### Task brief
With images excluded, write out each entry below exactly as given.
........
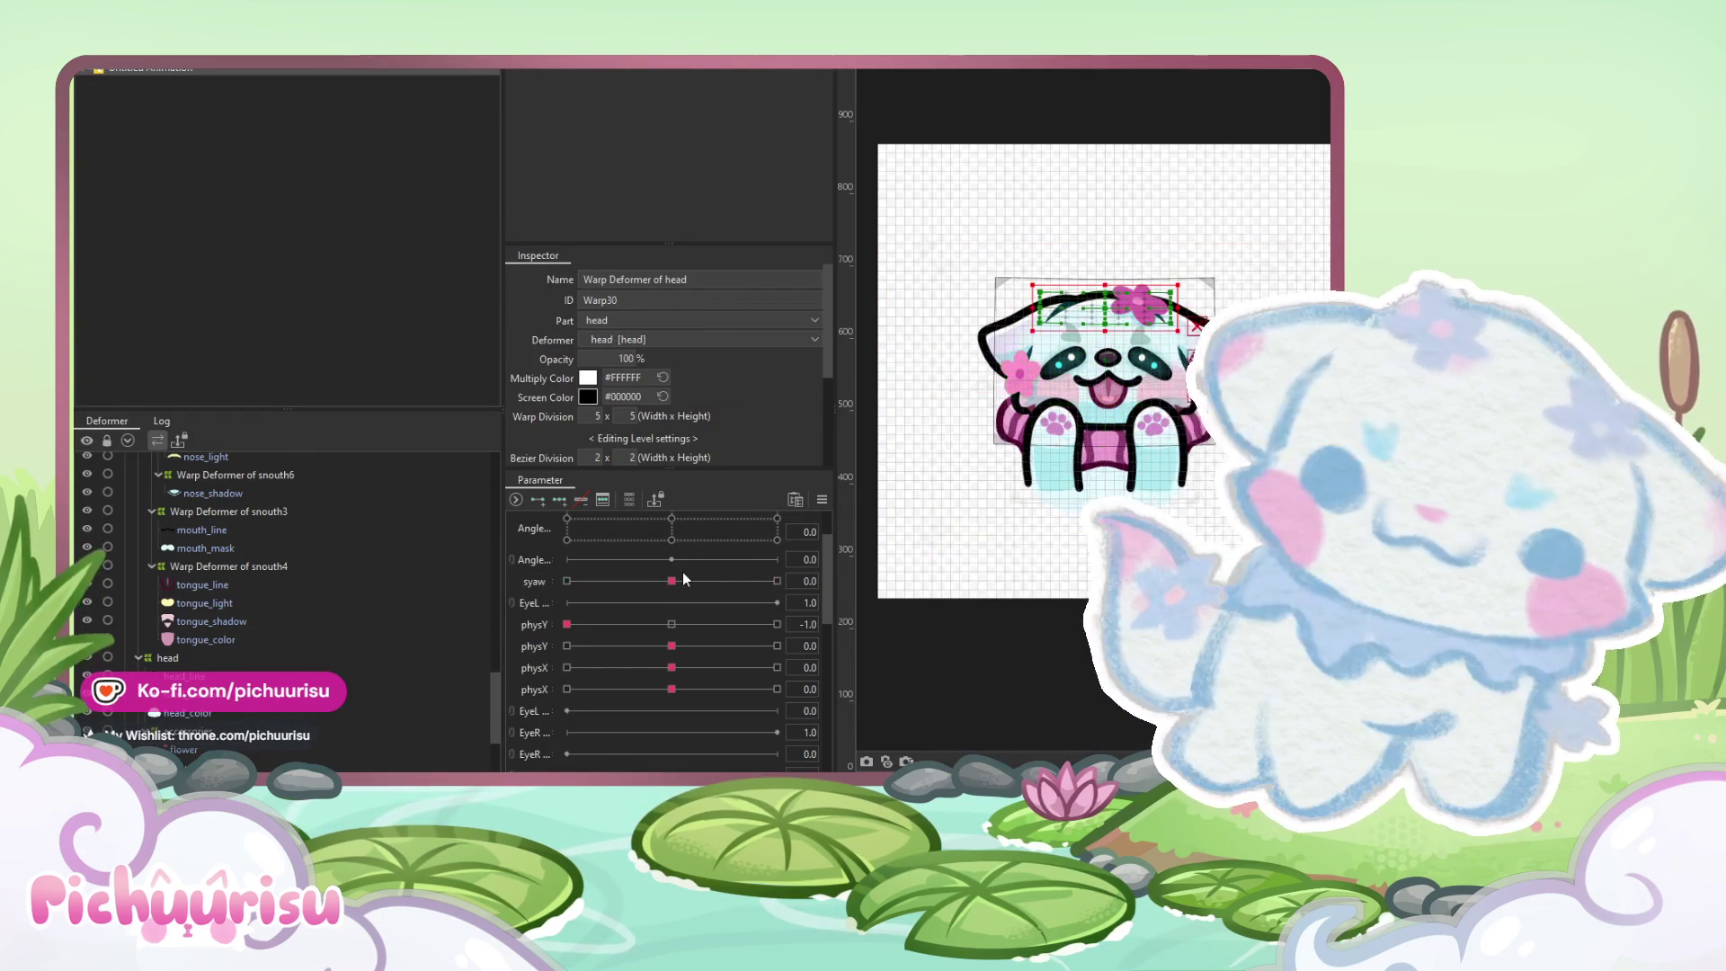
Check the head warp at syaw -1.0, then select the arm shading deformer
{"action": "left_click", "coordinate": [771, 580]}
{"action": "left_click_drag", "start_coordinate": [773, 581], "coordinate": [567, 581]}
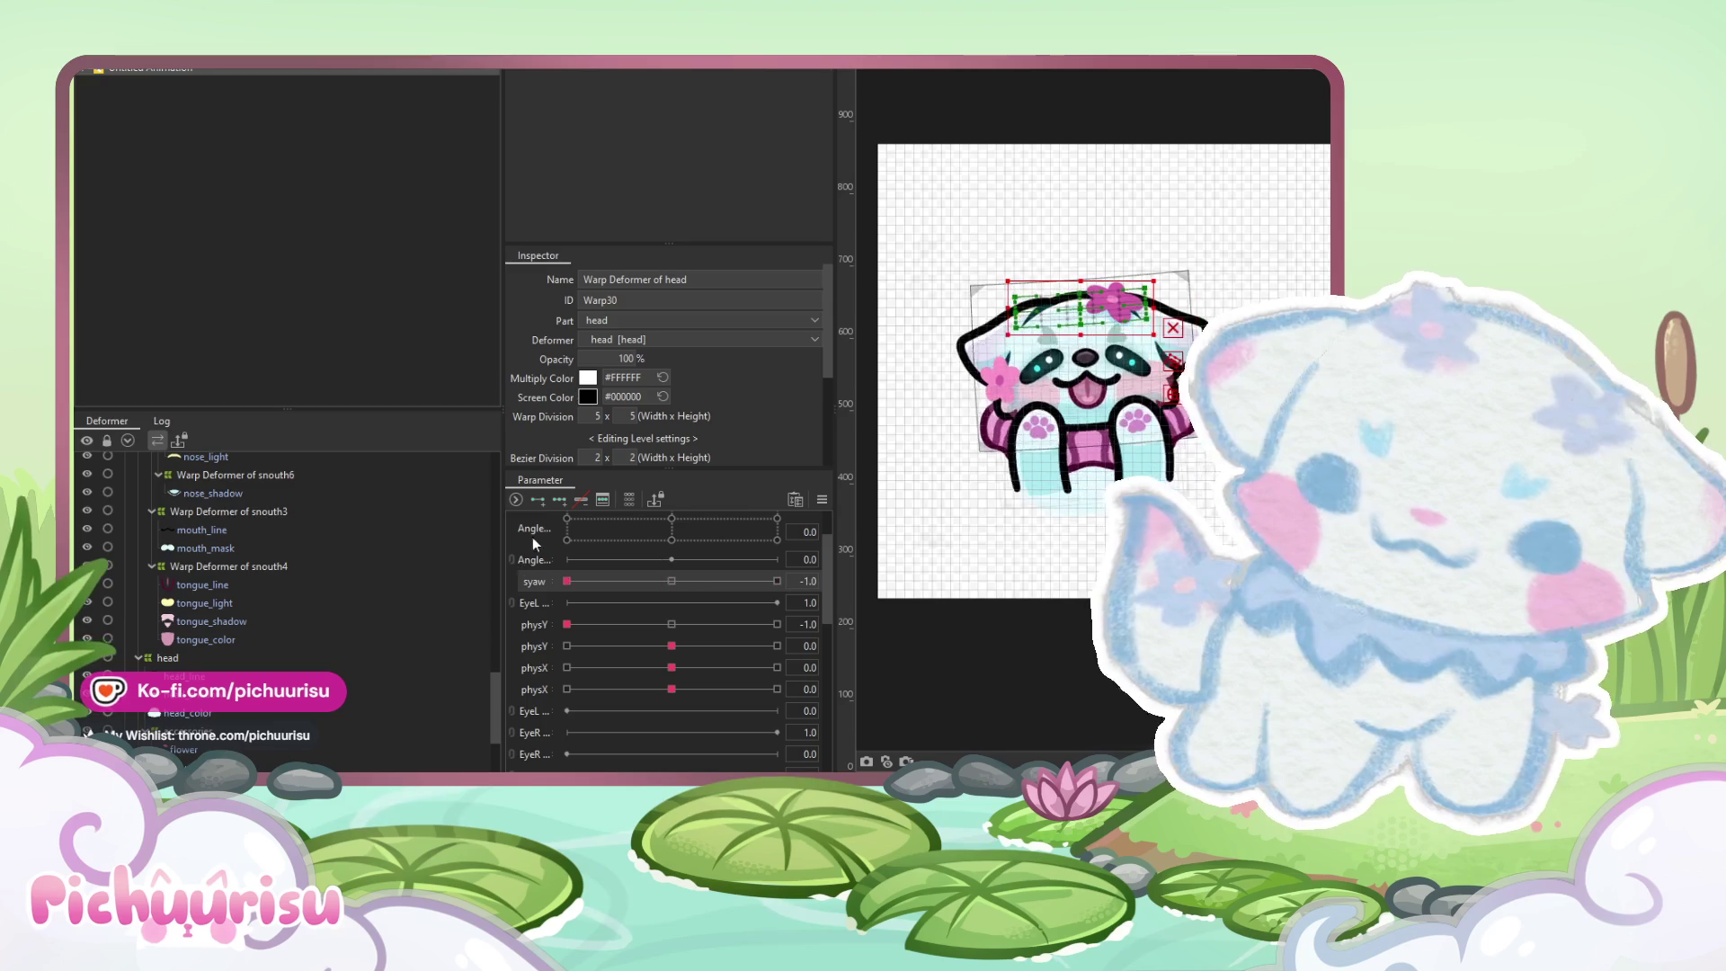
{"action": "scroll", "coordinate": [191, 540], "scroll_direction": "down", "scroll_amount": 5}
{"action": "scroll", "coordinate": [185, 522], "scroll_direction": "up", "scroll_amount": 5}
........
### Response for this exercise
Check the head warp at syaw -1.0, then select the arm shading deformer
{"action": "left_click", "coordinate": [771, 580]}
{"action": "left_click_drag", "start_coordinate": [773, 581], "coordinate": [567, 581]}
{"action": "scroll", "coordinate": [191, 540], "scroll_direction": "down", "scroll_amount": 5}
{"action": "scroll", "coordinate": [185, 522], "scroll_direction": "up", "scroll_amount": 5}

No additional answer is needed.